Companies today need to go “beyond integration,” beyond merely enabling applications within a network to talk to one another, to “building services that enable (companies) to take advantage of their existing assets and put those assets together into new applications more easily, renovate and reuse those assets, migrate and consolidate where multiple platforms are becoming more expensive, and reduce costs,” says IONA Technologies CTO Eric Newcomer.
“In fact,” Newcomer pointed out, “IONA customers say there are too many solutions for that problem, and what they seek now is a way to reconcile all those different solutions and provide a common way of accessing, a common way of turning all of those different platforms and different middleware into services that can be put together very easily but not lose any of the qualities and features that they have been used to in mission-critical systems.”
So, he says, IONA is “moving as a company toward the standardization of software, toward the use of standardized Service Oriented Architectures based on Web services and XML, and using the power of those new technologies, to drive down costs while improving the results of the integration effort” through its new Artix product line.
Standardization is important, Newcomer observed, because, “Companies simply cannot afford to spend as much on software in the future as they are today and they cannot afford to keep specialized and dedicated IT staff to the extent that they are required to today.
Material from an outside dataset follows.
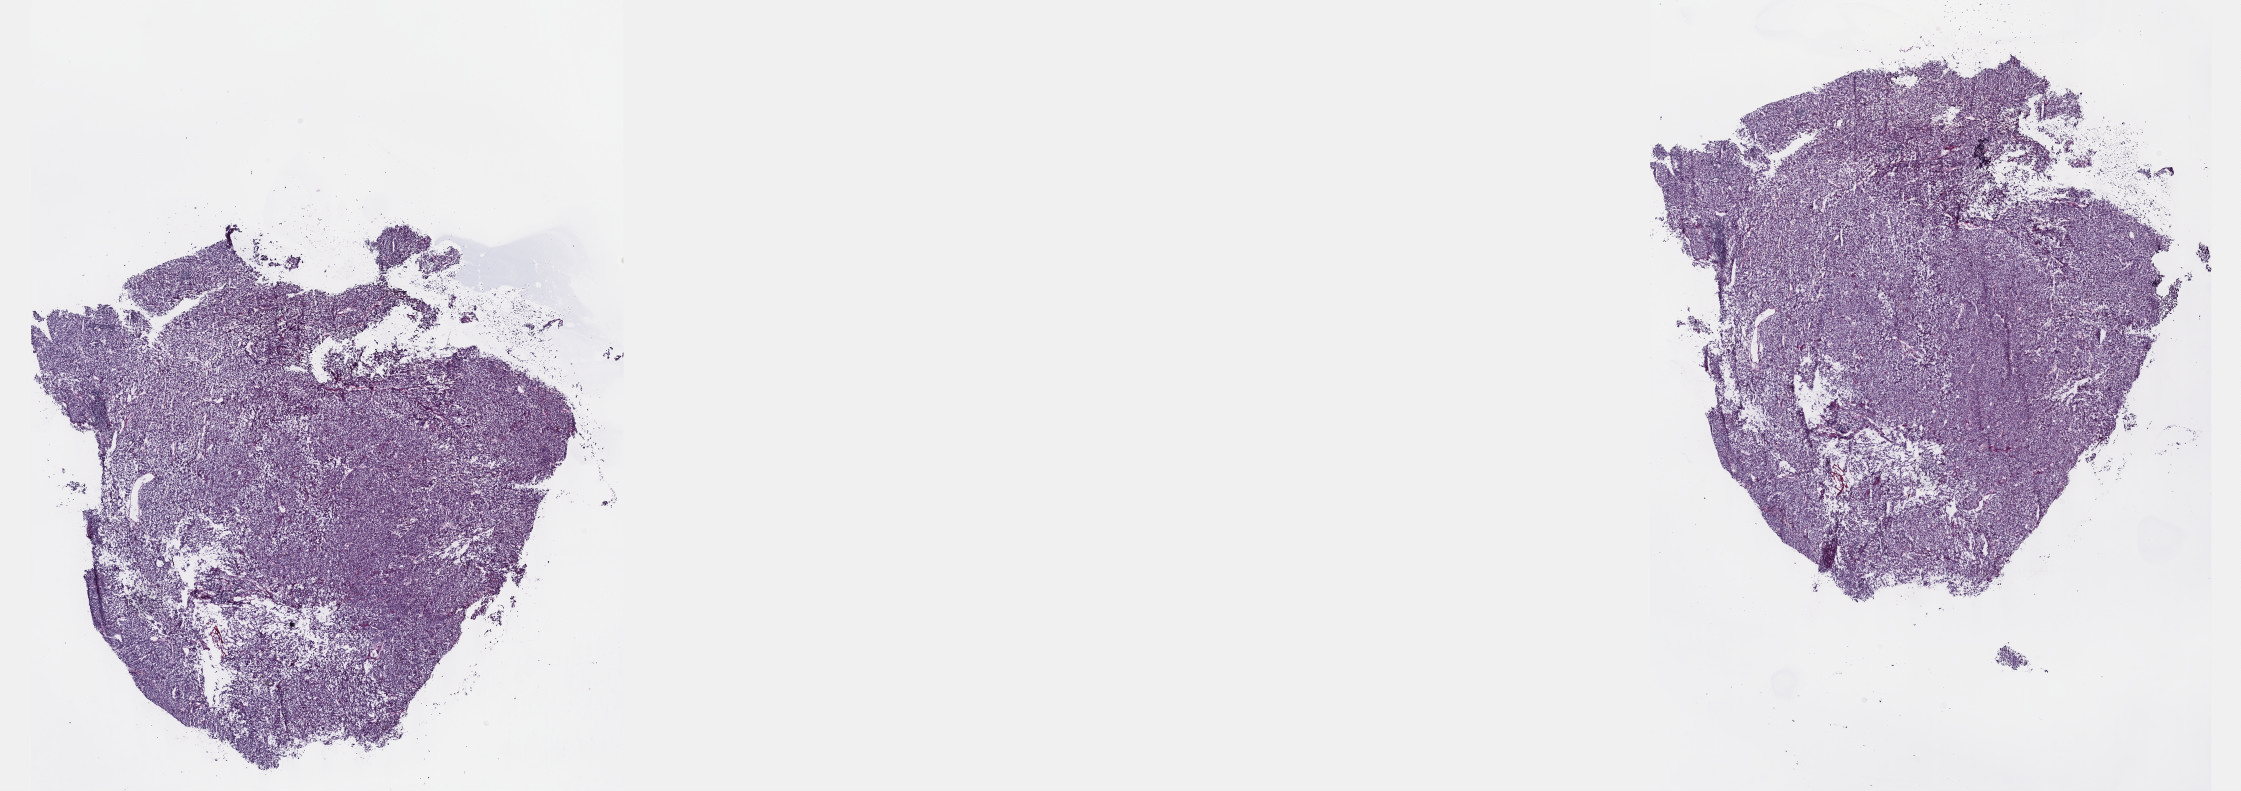
Whole-slide histology image, Hematoxylin and eosin (H&E) stained — a low-resolution overview of the entire scanned area, about 36.2 x 12.8 mm; frozen section; metastatic tumour sample. Patient: male, age at initial diagnosis 68 years. Pathologist review of this section (percent, as recorded): tumour cells 100%, tumour nuclei 80%, normal cells 0%, stromal cells 0%, necrosis 0%. Inflammatory infiltration, as recorded: lymphocyte infiltration 3%, monocyte infiltration 0%, neutrophil infiltration 0%.
This section: metastatic tumour tissue. Patient diagnosis: Malignant melanoma, NOS.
We see the industry move to standardization as inevitable as a result of those economical forces and pressures.”
Toward that end, “Everybody is using Web services. Everybody is adopting them and building products conforming to Web services, which gives a lot of credence and a lot of hope to the idea that Web services will contribute to, if not really finally succeed, at standardizing the software industry.”
But vendor disagreement over Web services standards is slowing their evolution, in turn keeping Web services from fulfilling their promise, Newcomer explained. “A lack of enterprise-class features for security, state management, fault tolerance, and transactions is holding up Web services’ potential to unite different kinds of middleware under a single, agile and adaptable service-oriented architecture.”
A wide range of development platforms and enterprise middleware environments used to host Web services has created a “Web services gap” between Web services’ current, still-basic standards and the proven, mature technologies they seek to integrate, Newcomer asserted.
“A lot of existing transactions in enterprises use a wide variety of technologies for interoperability and without the ability to bring those into the new world, the new world is never going to get started,” maintained Peter Cousins, technology director for IONA’s Artix line.
But WSDL (Web Service Definition Language), Cousins argued, could be a catalyst to help catapult Web services and Service Oriented Architectures to the next level. WSDL, he said, “really could have been called 'the enterprise service definition language' instead of the ‘Web Services Definition Language,' because WSDL is a complete service definition language that is suitable for any kind of existing system interaction.”
“If we have a single logical contract that can be reflected as multiple physical contracts, we have a real unifying principle which will allow enterprise architects to dramatically simplify the way in which they model their enterprise,” Cousins commented.
IONA describes Artix as “the software industry’s first-ever Web services platform built for mission critical application integration,” and Cousins detailed how IONA’s Artix products enable developers to take Web services to the next level, narrowing the Web services gap. IONA asserts Artix enables developers to build “secure, reliable, transactional and fully interoperable Web services that are ideal for mission-critical application integration.”
Among the many topics he addressed: multi-transport Web services, WSDL extensors, fixed format binding, MQ port extensors, locators built around WSDL-based naming services, and building reliable Web services. Regarding the latter, Cousins touched on fault-tolerant, load-balanced server pools, session management, scalable infrastructures, system recovery, .NET or Axis client services, security, and transactional Web services.